I passed the back of the parking garage, all but looking over my shoulder. I understood now why the hotel had a key-only entry into the front door and why their lobby was on the second floor.
It was for paying guests only.
I approached the door, relieved there was no homeless man on the bench two doors down. I went in—key in one hand, coffee in the other. I made my way to a chair next to a window in the second-floor lobby. I was “safe.”
From the window, I saw the same homeless man walking across the street down below. He passed an older couple. They walked by. Then the man stopped, reached into his pocket, pulled out some coins, and walked back to the homeless man. He handed him change and walked back to his partner.
I saw the look on the homeless man’s face, though I couldn’t tell what he was thinking. He stopped and watched the older man walk back to his partner.

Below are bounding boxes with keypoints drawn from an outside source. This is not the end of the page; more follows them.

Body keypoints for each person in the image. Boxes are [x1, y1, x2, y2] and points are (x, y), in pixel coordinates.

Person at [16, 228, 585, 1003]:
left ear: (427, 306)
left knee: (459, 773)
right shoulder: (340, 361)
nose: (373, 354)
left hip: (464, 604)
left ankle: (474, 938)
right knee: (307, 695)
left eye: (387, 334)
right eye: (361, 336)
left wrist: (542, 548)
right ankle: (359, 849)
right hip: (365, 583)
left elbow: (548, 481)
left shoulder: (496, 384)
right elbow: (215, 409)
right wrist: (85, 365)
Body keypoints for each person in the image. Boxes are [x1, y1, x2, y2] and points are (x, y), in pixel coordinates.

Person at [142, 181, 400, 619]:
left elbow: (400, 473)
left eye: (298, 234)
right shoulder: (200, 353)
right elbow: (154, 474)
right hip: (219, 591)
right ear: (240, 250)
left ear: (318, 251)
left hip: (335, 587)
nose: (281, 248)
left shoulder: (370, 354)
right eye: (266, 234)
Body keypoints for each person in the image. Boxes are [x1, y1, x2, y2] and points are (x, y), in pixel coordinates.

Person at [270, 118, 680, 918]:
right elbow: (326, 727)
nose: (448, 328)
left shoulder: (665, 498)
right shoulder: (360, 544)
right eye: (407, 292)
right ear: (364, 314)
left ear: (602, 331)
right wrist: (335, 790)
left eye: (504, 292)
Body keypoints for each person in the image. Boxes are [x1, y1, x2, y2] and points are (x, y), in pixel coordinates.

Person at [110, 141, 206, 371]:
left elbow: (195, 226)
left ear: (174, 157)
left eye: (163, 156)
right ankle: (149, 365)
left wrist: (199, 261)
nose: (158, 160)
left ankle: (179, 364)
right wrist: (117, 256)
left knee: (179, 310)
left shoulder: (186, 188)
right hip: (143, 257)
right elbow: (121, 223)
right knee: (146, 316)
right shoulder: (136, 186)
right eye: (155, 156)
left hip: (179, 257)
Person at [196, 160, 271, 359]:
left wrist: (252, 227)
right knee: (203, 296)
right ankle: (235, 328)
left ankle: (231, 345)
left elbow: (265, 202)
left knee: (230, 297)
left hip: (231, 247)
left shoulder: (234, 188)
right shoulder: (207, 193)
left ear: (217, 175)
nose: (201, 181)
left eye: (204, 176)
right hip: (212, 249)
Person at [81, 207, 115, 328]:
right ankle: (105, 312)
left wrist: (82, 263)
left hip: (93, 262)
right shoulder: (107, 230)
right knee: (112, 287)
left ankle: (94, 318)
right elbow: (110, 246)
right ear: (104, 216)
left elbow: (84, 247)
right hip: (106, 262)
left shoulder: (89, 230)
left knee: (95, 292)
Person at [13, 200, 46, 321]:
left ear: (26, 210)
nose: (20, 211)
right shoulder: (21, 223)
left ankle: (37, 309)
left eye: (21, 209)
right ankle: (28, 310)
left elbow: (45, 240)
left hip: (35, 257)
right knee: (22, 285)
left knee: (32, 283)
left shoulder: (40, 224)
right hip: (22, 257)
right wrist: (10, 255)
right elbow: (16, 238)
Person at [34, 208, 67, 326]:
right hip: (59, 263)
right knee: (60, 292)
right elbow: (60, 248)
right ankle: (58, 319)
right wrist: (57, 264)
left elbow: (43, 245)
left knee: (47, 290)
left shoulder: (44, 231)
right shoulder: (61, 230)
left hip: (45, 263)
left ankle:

‘Was he relieved to have some money? Was he disappointed it wasn’t enough to buy breakfast? Did he wish he could have talked to the man instead of just accepting his money?’ He put the coins in his pocket, then limped across the street again.
I was fully aware that I did not have the power to solve this man’s problems. And yet painfully aware that I did nothing as I sat in the cushioned chair of the second-floor lobby—and drank my coffee.
I’ve helped specialty coffee shops with copywriting and marketing so why am I speaking out against them? I’m not. I’m bringing to the surface something we all know exists. Homeless people live in downtown communities. And so do coffee shops. Can we talk about that?
Could you see yourself in my experience? What would you have done differently? Would you have bought the woman a coffee? Maybe more? Would you have stayed and chatted with her?